2d6 (greatsword) + 18 (2h'ing etc) + 30 (Leap Attacking Power Attack) + 6 sword enh and gloves of war, with an attack bonus of +23, on a charge, and then as a full attack after the charge as well.

A level 10 grey orc barbarian 6/fighter 4 using Core + Complete Warrior + Orc web enhancement can do;

2d6 (greatsword) + 20 (2h'ing etc) + 30 (Leap Attacking Power Attack) + 6 sword enh and gloves of war x2 (Heedless Charge) for an average of 124 on a charge, at +23 to hit, unbuffed. Then he gets to bullrush, and if he can make them reach a wall by any diagonal, then they take 4d6+30+10. Then he can full attack for the same amount next turn.

This is without any real optimization, and is on a barbarian chassis. By this level, clerics are turning huge (GOMU GOMU NO DIVINE POWER DESU) and wizards are rewriting reality and reading the future in tea leaves. Duskblade can, a limited number of times per day, do 50ish damage relatively easily.

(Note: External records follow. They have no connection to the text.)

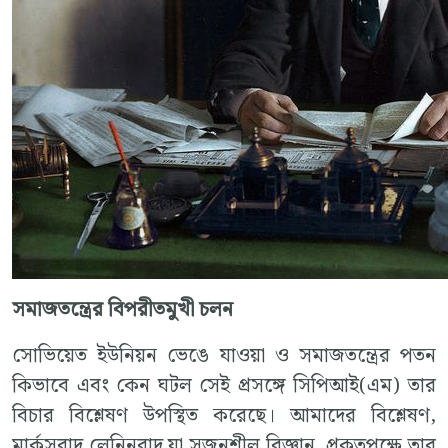
সমাজতন্ত্রের বিপরীতমুখী চলন
সোভিয়েত ইউনিয়ন ভেঙে যাওয়া ও সমাজতন্ত্রের পতন
কিভাবে এবং কেন ঘটল সেই প্রসঙ্গে সিপিআই(এম) তার
বিচার বিশ্লেষণ উপস্থিত করেছে। আমাদের বিশ্লেষণ,
মার্কসবাদ লেনিনবাদ যা সৃজনশীল বিজ্ঞান, প্রকৃতপক্ষে তার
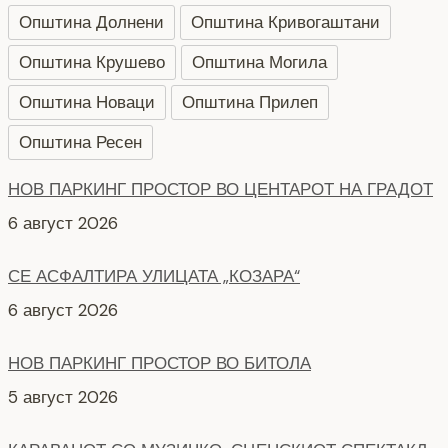
Општина Долнени
Општина Кривогаштани
Општина Крушево
Општина Могила
Општина Новаци
Општина Прилеп
Општина Ресен
НОВ ПАРКИНГ ПРОСТОР ВО ЦЕНТАРОТ НА ГРАДОТ
6 август 2026
СЕ АСФАЛТИРА УЛИЦАТА „КОЗАРА“
6 август 2026
НОВ ПАРКИНГ ПРОСТОР ВО БИТОЛА
5 август 2026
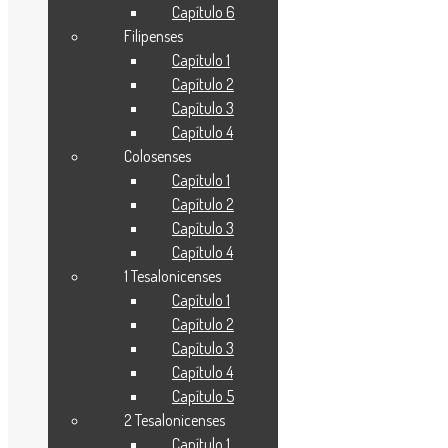
Capítulo 6
donativos,
Filipenses
oraciones y al
Capítulo 1
compartir
Capítulo 2
nuestro
Capítulo 3
contenido.
Capítulo 4
Colosenses
Gracias a sus
Capítulo 1
aportaciones
Capítulo 2
podemos
Capítulo 3
ofrecer La
Capítulo 4
traducción
1 Tesalonicenses
Capítulo 1
contemporánea
Capítulo 2
de la Biblia
Capítulo 3
(TCB) libre
Capítulo 4
de costo. Sé
Capítulo 5
parte del
2 Tesalonicenses
Capítulo 1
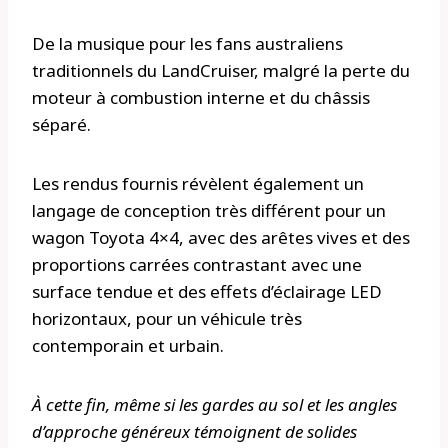
De la musique pour les fans australiens
traditionnels du LandCruiser, malgré la perte du
moteur à combustion interne et du châssis
séparé.
Les rendus fournis révèlent également un
langage de conception très différent pour un
wagon Toyota 4×4, avec des arêtes vives et des
proportions carrées contrastant avec une
surface tendue et des effets d’éclairage LED
horizontaux, pour un véhicule très
contemporain et urbain.
À cette fin, même si les gardes au sol et les angles
d’approche généreux témoignent de solides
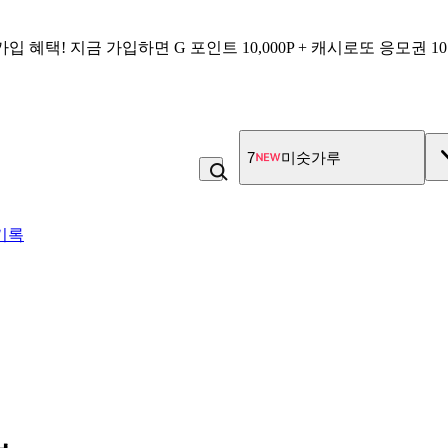
가입 혜택!
지금 가입하면
G 포인트 10,000P + 캐시로또 응모권 1
7
미숫가루
기록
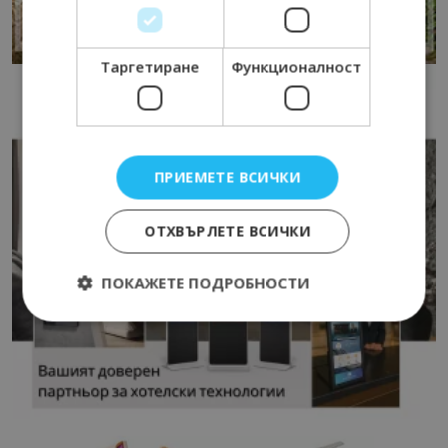
Таргетиране
Функционалност
ПРИЕМЕТЕ ВСИЧКИ
ОТХВЪРЛЕТЕ ВСИЧКИ
ПОКАЖЕТЕ ПОДРОБНОСТИ
Строго необходимо
Ефективност
Таргетиране
Функционалност
Строго необходимите бисквитки позволяват
основната функционалност на уебсайта, като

i never said it was a perfect method for doing damage. according to many my character is not 'optimized' either. having said both of those however, the duskblade gets some things that orc barbarian doesn't. the duskblade has spells which means when i do my full combo i am guarenteed a hit. i can also fall back on the spells i have at range. yes i am much less effective with just the spells but i don't HAVE to close.

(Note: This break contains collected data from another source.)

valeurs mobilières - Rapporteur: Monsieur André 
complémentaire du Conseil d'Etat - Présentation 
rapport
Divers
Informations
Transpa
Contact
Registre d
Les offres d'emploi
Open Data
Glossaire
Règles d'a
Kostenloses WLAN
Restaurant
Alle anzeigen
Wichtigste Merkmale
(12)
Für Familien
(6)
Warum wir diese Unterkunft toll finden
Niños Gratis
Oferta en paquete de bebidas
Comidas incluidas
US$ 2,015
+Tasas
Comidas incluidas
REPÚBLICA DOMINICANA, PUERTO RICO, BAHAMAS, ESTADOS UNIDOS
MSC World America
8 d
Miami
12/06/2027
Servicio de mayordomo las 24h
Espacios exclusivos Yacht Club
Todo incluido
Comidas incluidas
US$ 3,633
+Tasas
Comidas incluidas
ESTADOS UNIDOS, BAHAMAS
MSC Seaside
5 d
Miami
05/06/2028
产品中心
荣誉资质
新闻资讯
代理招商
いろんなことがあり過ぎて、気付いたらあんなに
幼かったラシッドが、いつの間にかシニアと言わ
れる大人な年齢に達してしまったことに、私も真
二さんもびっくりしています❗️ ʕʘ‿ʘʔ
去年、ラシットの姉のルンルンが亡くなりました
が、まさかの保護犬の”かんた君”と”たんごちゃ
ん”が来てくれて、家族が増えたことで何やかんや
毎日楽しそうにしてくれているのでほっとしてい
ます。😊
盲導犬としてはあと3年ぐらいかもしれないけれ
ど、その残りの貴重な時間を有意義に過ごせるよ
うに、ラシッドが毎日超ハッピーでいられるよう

now i am not going to argue that a properly played barbarian can kick out huge amounts of damage over the duskblade. however, that wasn't the point at all. in fact your post is completly not related to the intent of the OP. this was about some variety of combat caster. now hold on let me check my books right quick. . . . . . . nope not finding ANY spellcasting for the barbarian in any book.

this player has a specific vision of how he wants his character to function. we should be trying to work within the framework he has given. so while i have no problem conceding that your little barbarian work up can out damage me in its limited field, it has no bearing on this discussion and should instead have its own thread.

My point was that the Duskblade loses steam in comparison to both melee characters and caster characters at levels above 5. You contested my point with an example. I stated an example in opposition. My example was not attempting to state that the person who started this thread ages ago should play a barbarian, but simply that in comparison to a barbarian, such as one that might be found in the prospective player's party, a duskblade is mechanically weaker, since it relies on a per/day mechanic, and does less damage as a melee combatant even so. My suggestion was to use a class that is NOT mechanically weaker than your average melee character found in a DnD party.